A nurse practitioner in Norwich has become the first in Norfolk to become a partner at a general practice surgery.
Maxine Copson (pictured) has been made a full partner at St Stephen’s Gate surgery in Norwich alongside the surgery’s eight GPs.
As a result, Ms Copson is now one of a small but growing number of nurse partners based in GP practices across England. She told Nursing Times that becoming a partner was an acknowledgement of her ‘input and value’ at the surgery.
‘I can raise the nursing voice in the practice and I also feel I am the patients’ advocate,’ she said. ‘It was a big decision because it means that I have become self-employed but there is not the risk that I could be made redundant.
‘It is definitely something other nurses should be striving for, it is a very positive step for nurses,’ she added.
Nurses, along with practice managers and other staff at GPs surgeries, have been able to become partners since 2004, when the government introduced new rules in a bid to recognise the contribution made by other professionals to practices.
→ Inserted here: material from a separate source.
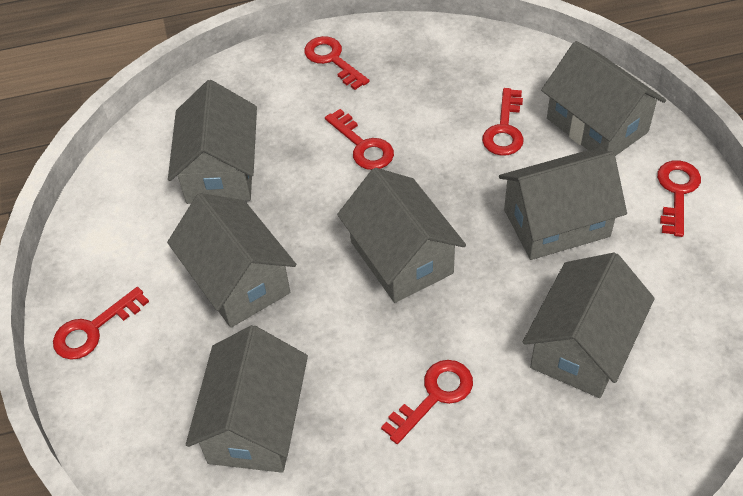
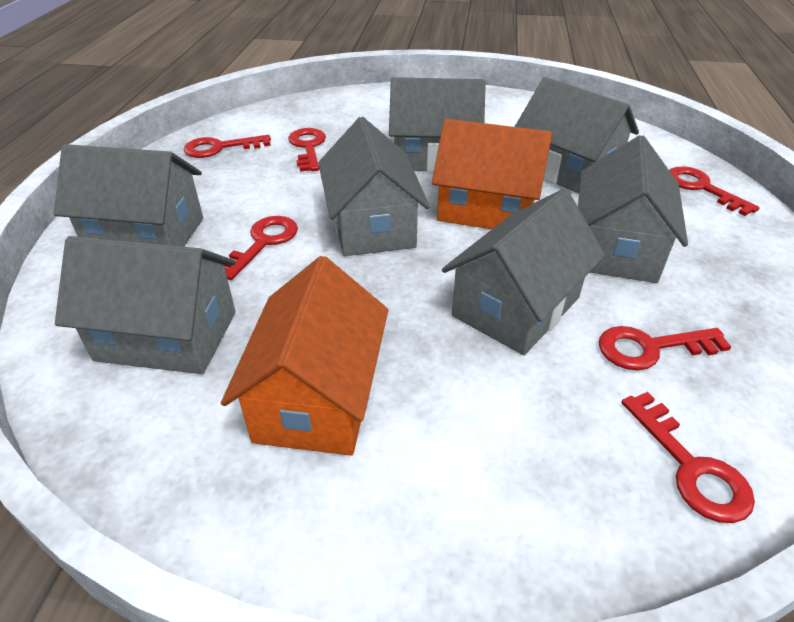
orange house: 0 -> 2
However, a trickle of nurses making the move to become partners has yet to become a flood, and there remain no firm figures on how many nurse partners there are.
Rosemary Cook, director of the Queen’s Nursing Institute, said that nurse partner numbers were ‘creeping up’.
In particular, she said nurse partners could help develop innovative services for practices that focused on health promotion and ill-health prevention.
‘Nurse partners are at the vanguard of pioneering new nurse practice and leading a quiet revolution,’ she said. ‘The Prime Minister’s Commission on the Future of Nursing and Midwifery is saying that nurses need to be more business like and nurse partners exemplify this thinking.’